COLLECTED DATA:
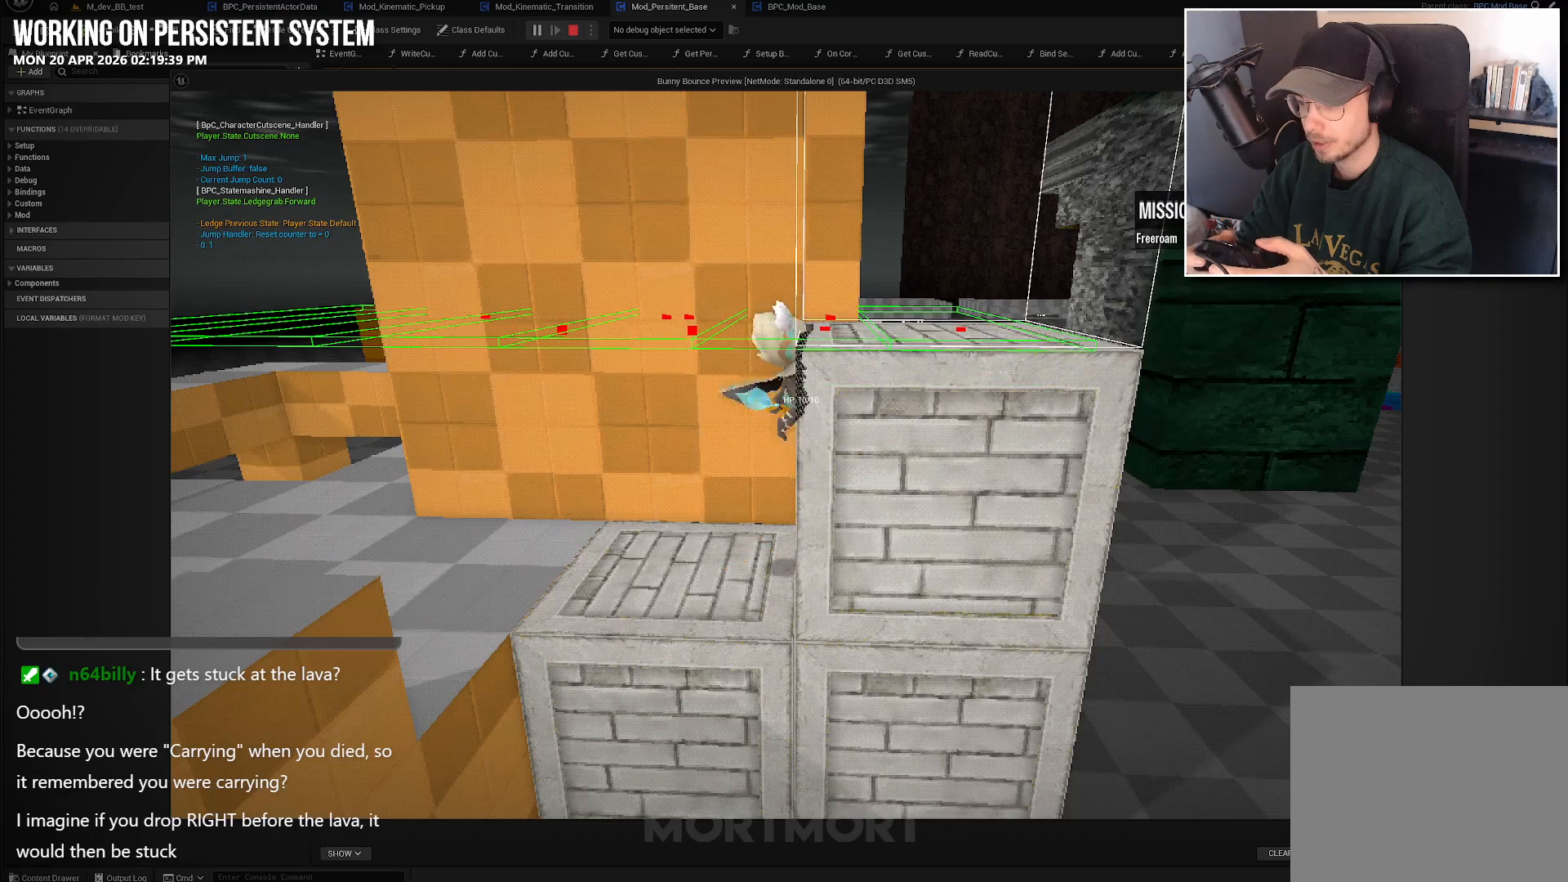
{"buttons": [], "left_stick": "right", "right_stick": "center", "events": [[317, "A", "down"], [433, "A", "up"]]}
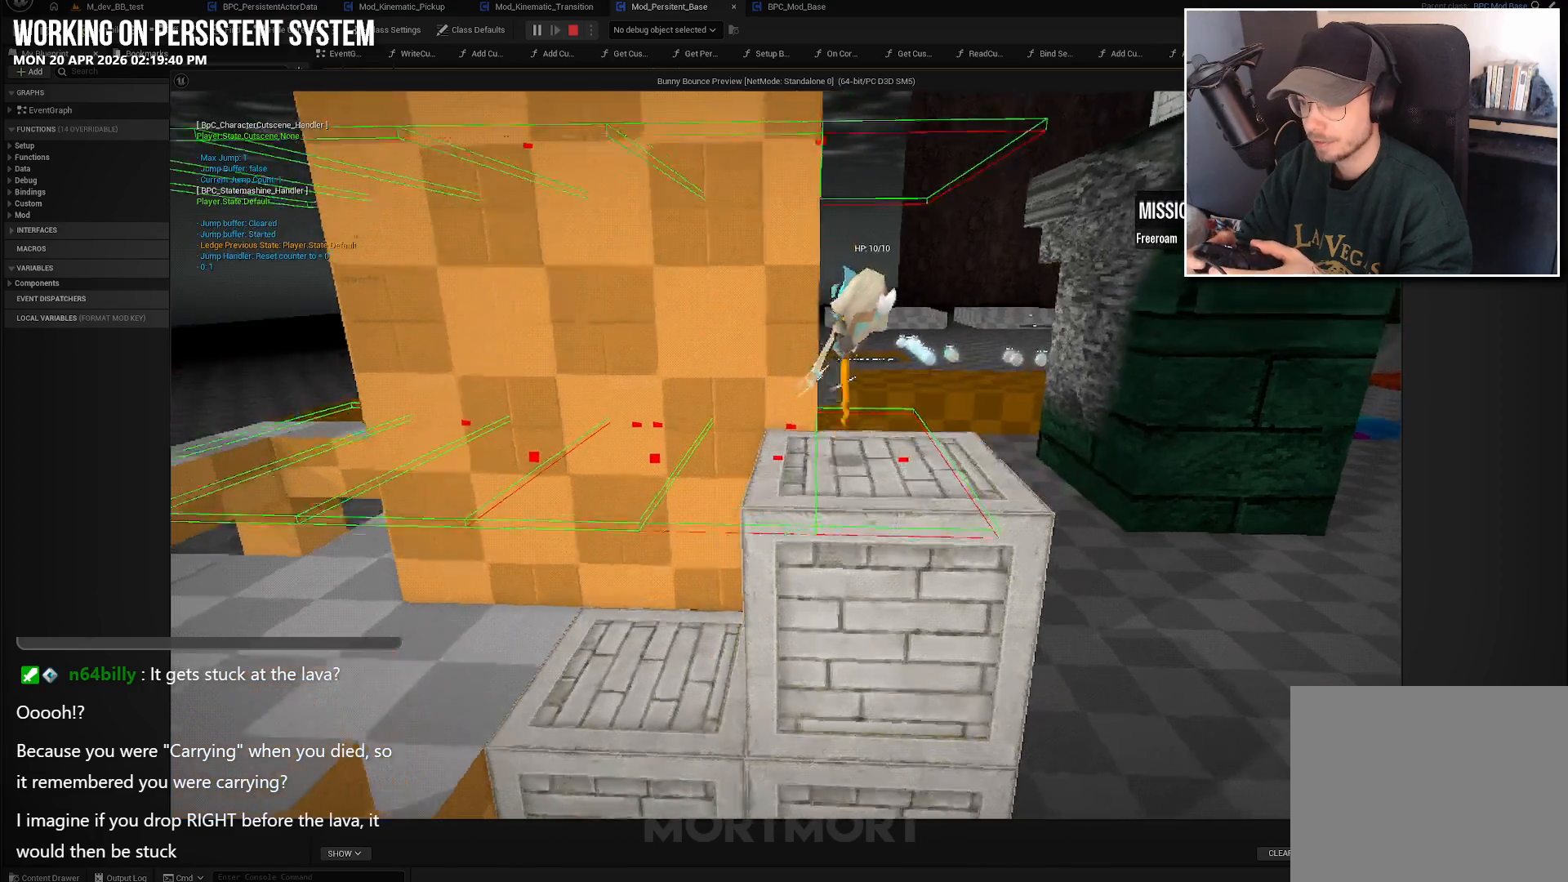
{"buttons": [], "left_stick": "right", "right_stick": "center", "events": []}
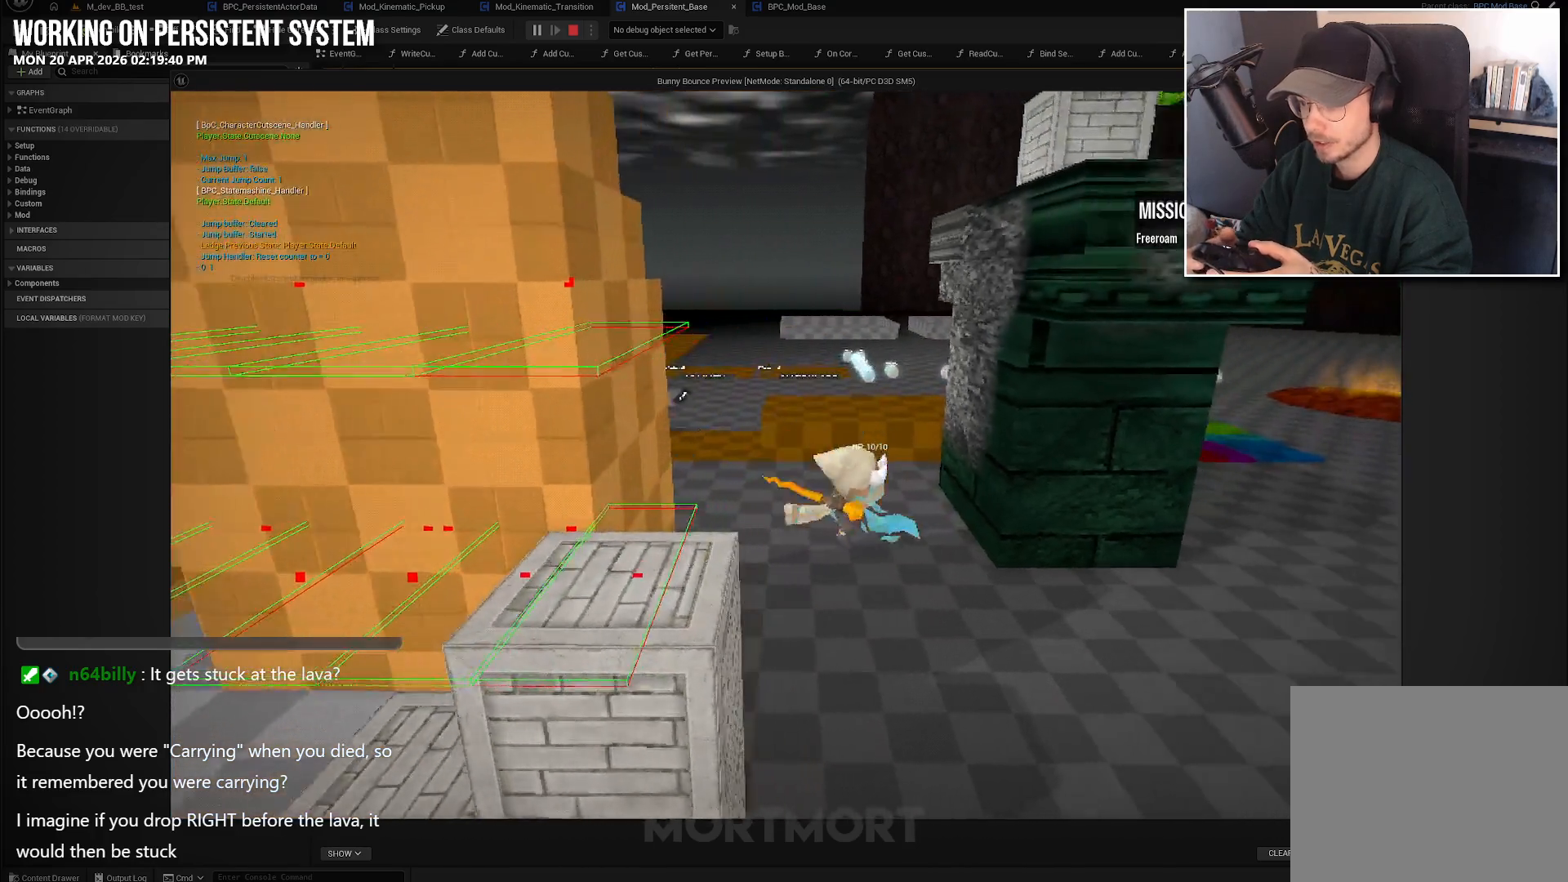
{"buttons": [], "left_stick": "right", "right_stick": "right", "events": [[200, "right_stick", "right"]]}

EXERCISE AIM:
Every line of the listing above that contains "center" is to be copied.

EXPECTED ANSWER:
{"buttons": [], "left_stick": "right", "right_stick": "center", "events": [[317, "A", "down"], [433, "A", "up"]]}
{"buttons": [], "left_stick": "right", "right_stick": "center", "events": []}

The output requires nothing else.